**PROBLEM REQUIREMENTS**:
Leave the pictures out. Transcribe exactly every line from the start of the records through the one containing "nose: (147, 115)".

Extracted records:
━━━━

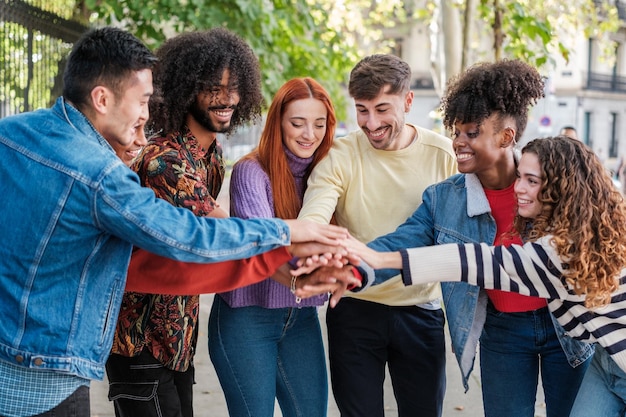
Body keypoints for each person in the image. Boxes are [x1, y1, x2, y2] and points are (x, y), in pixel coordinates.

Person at [0, 27, 349, 417]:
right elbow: (192, 239)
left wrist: (287, 270)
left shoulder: (12, 133)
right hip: (75, 362)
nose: (147, 115)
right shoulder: (109, 173)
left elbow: (144, 265)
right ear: (102, 98)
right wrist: (289, 232)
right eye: (143, 101)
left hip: (166, 336)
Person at [336, 60, 592, 417]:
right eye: (456, 132)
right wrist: (353, 268)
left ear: (505, 137)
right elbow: (401, 242)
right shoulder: (444, 198)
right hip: (502, 331)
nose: (458, 142)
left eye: (471, 134)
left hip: (563, 324)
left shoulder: (547, 181)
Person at [105, 28, 259, 417]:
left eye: (234, 86)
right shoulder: (164, 160)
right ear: (186, 88)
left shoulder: (212, 156)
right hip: (139, 341)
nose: (226, 98)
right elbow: (221, 231)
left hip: (178, 337)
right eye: (213, 87)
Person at [297, 54, 457, 417]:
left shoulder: (443, 155)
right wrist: (312, 248)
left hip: (420, 309)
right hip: (354, 306)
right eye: (362, 110)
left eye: (383, 109)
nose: (372, 123)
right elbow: (316, 214)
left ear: (408, 101)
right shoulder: (342, 154)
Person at [208, 77, 337, 416]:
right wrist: (303, 278)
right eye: (298, 123)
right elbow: (263, 244)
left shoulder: (329, 173)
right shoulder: (252, 171)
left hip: (301, 318)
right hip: (247, 319)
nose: (309, 134)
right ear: (278, 122)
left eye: (319, 124)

━━━━

**ANSWER TO THIS EXERCISE**:
Body keypoints for each person in the image. Boxes are [x1, y1, x2, y2] and points are (x, y), in pixel coordinates.

Person at [0, 27, 349, 417]:
right elbow: (192, 239)
left wrist: (287, 270)
left shoulder: (12, 133)
right hip: (75, 362)
nose: (147, 115)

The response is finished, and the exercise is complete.